The topic of checklists came up for me again today, in the context of how much we want our kids to be like us when they grow up. And I thought about my conflicts with my own mother over some choices I’ve made in my life, different choices than she would have made, and the conflicts almost inevitably came up when we were focusing on the specifics — the checklist — rather than on the underlying values that the choices reflect. When we did look past the specifics down to what made me make the choices in the first place, we inevitably found common ground that had gotten obscured by the superficial differences.
And that’s the thing: I loathe checklists, I find them close to or worse than useless in discovering any truths about another person, but that isn’t the same as saying that what we do doesn’t matter. What we do, the choices we make, do matter, but I care far more about the process of how decisions are made and the values they reflect than I do about the end specifics. Processes and values are only so, so loosely reflected in checklists, which are all about the end specifics; they are shadows only, if that, especially when there are so many forces outside of our control acting to limit and shape and constrain and dictate what choices we even have available to us.

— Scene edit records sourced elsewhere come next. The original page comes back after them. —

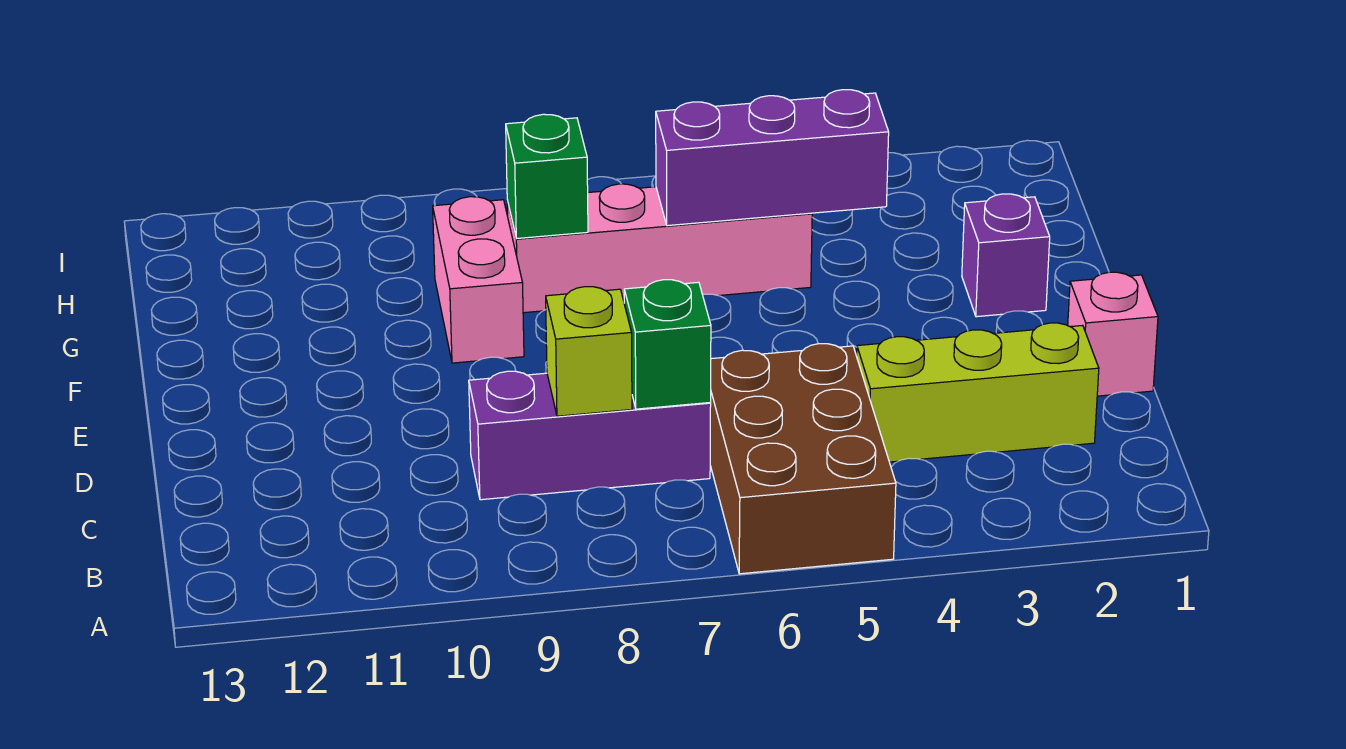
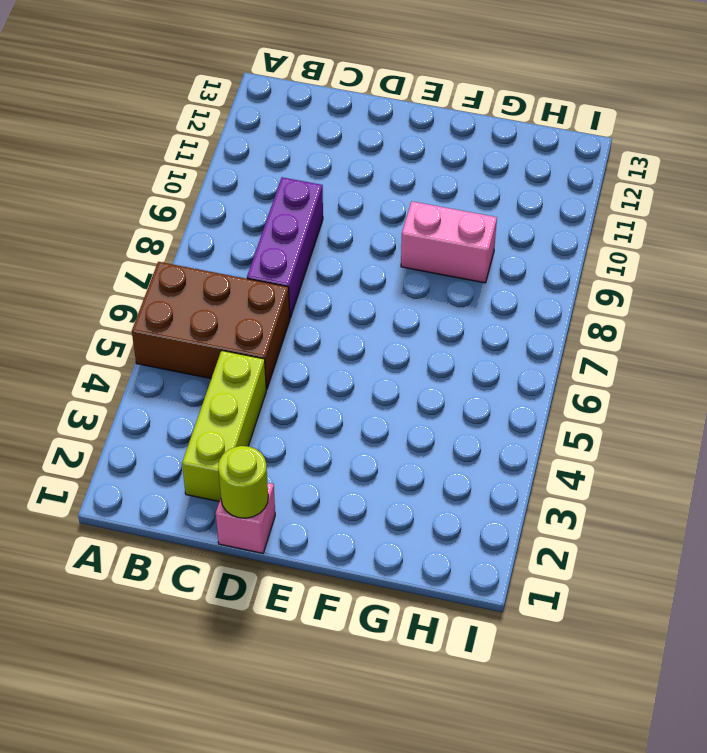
lime 1x1 round brick [218,446,268,518] -> none
none -> purple 1x1 brick [962,194,1050,317]
none -> pink 1x4 brick [507,184,812,313]

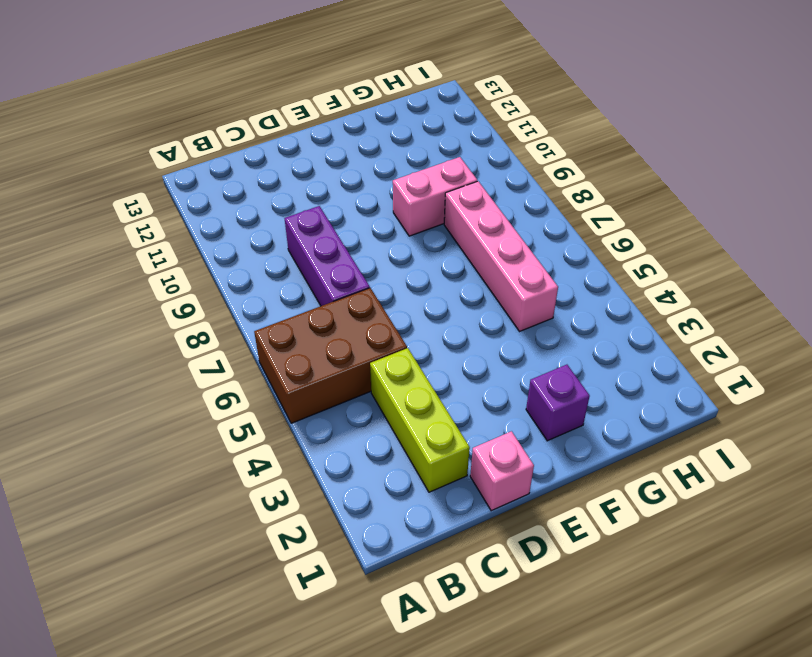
none -> green 1x1 brick [624,280,711,409]
none -> lime 1x1 brick [546,287,632,416]

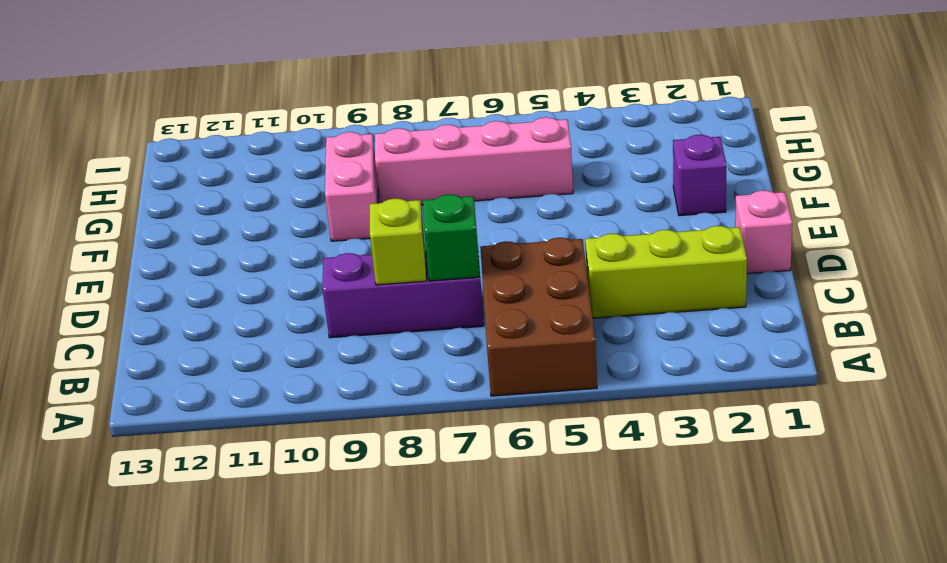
none -> purple 1x3 brick [656,90,889,226]
none -> green 1x1 brick [506,114,588,239]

But I can’t just say that our choices don’t matter, because I do care about the values: I find that I’m going to get along best with other parents who care about attachment with their children, and who care about the environment, and want to teach equality and empathy to their children, and who try to live both authentically and joyfully. And I want the Boychick to grow up valuing justice and social responsibility and simple living and creativity. I think attachment parenting/biologically appropriate parenting and environmentalism and feminism/anti-kyriarchy are inherently good things, things I am passionate about, things I will promote and defend and that I think are worth investing in, and I’m not going to write them off in the name of being “tolerant”, or “unjudgmental”, or what-have-you.
But there are so many ways that those values can be reflected in one’s life, and so many ways life can interfere with their enactment, that a checklist is of so little value in figuring out what a person’s actual beliefs are. And even when there are differences in the beliefs, there is almost always some commonality that can be found once we stop going down our checklists and start actually seeing the person in front of us.
I find it’s hard to remember that sometimes, because the end result, the specifics, are what we outwardly present to the world, and it’s so tempting to use them as short hand, both with our friends and our kids: “she breastfeeds, check, he made it into a good college, check, they use a baby bucket, fail, she wants to be a cheerleader, fail.” No. The real stories will usually surprise those who rely on the external checklists, and they will always be more interesting and revealing. If you want to really know a person, know whether they might be a good friend for you, whether you should be proud of this person you helped raise, toss out the checklists and prepare to spend some time actually listening.
Of course, the kyriarchy doesn’t want us to do that. No, patriarchy and consumerism and racism train us and encourage us and try to force us to focus only on the superficialities: the color of skin, the bits between our legs, the cars we (don’t) drive and products we (don’t) buy. They create the checklists, and make us create our own checklists, and try to ensure we never go beyond them, never dig deeper, never make real connections with other real people.
So destroy the kyriarchy: throw out the checklists. Take the time to look past them. It’ll be worth it. And it’ll be revolutionary.